## Datos de entrada
........
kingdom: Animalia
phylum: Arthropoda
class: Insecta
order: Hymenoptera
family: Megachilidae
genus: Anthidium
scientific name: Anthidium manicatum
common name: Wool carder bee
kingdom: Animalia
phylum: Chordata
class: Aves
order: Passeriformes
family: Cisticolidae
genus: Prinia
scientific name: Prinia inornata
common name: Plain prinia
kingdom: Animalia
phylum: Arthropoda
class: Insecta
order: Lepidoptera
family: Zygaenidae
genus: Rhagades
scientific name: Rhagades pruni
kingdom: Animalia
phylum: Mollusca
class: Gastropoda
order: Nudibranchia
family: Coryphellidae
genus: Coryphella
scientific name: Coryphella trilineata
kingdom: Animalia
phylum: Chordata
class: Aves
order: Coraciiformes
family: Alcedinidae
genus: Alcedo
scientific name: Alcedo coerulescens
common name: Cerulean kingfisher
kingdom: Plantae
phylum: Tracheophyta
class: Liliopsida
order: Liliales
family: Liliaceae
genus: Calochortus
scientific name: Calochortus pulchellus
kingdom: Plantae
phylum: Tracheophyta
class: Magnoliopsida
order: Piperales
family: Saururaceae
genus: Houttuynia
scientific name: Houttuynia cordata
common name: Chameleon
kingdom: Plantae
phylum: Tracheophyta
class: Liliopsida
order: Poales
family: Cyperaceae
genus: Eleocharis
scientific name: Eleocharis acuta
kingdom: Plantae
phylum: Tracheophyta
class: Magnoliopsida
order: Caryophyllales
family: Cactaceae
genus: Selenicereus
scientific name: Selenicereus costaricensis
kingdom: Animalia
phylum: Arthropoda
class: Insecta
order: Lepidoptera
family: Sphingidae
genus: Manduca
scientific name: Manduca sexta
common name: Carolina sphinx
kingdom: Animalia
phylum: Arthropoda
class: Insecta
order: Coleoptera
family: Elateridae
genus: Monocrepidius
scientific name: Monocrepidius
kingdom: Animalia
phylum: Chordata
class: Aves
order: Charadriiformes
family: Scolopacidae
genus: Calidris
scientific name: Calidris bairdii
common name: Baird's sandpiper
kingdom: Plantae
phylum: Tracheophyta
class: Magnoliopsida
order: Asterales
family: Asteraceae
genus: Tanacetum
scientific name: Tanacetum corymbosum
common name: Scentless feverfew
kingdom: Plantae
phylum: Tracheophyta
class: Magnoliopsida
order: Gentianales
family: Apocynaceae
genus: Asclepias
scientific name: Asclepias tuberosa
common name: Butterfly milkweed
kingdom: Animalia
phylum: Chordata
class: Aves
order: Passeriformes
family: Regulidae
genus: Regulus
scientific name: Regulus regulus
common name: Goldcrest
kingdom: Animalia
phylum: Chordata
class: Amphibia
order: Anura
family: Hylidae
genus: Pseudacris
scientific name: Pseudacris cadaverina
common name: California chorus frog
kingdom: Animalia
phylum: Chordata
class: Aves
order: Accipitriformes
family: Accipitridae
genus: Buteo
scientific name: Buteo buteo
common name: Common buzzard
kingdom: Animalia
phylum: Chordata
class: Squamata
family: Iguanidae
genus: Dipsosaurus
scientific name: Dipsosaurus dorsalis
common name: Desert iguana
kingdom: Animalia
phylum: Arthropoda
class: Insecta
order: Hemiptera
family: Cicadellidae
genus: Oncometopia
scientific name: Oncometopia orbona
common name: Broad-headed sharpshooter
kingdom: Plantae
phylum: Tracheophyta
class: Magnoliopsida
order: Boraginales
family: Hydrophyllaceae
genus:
........
Sustituye "phylum" por "division" en las líneas que van desde la que contiene "common name: Goldcrest" hasta el final de los ítems, ambos extremos incluidos. Reproduce solo esas líneas, sin ningún otro cambio.

common name: Goldcrest
kingdom: Animalia
division: Chordata
class: Amphibia
order: Anura
family: Hylidae
genus: Pseudacris
scientific name: Pseudacris cadaverina
common name: California chorus frog
kingdom: Animalia
division: Chordata
class: Aves
order: Accipitriformes
family: Accipitridae
genus: Buteo
scientific name: Buteo buteo
common name: Common buzzard
kingdom: Animalia
division: Chordata
class: Squamata
family: Iguanidae
genus: Dipsosaurus
scientific name: Dipsosaurus dorsalis
common name: Desert iguana
kingdom: Animalia
division: Arthropoda
class: Insecta
order: Hemiptera
family: Cicadellidae
genus: Oncometopia
scientific name: Oncometopia orbona
common name: Broad-headed sharpshooter
kingdom: Plantae
division: Tracheophyta
class: Magnoliopsida
order: Boraginales
family: Hydrophyllaceae
genus:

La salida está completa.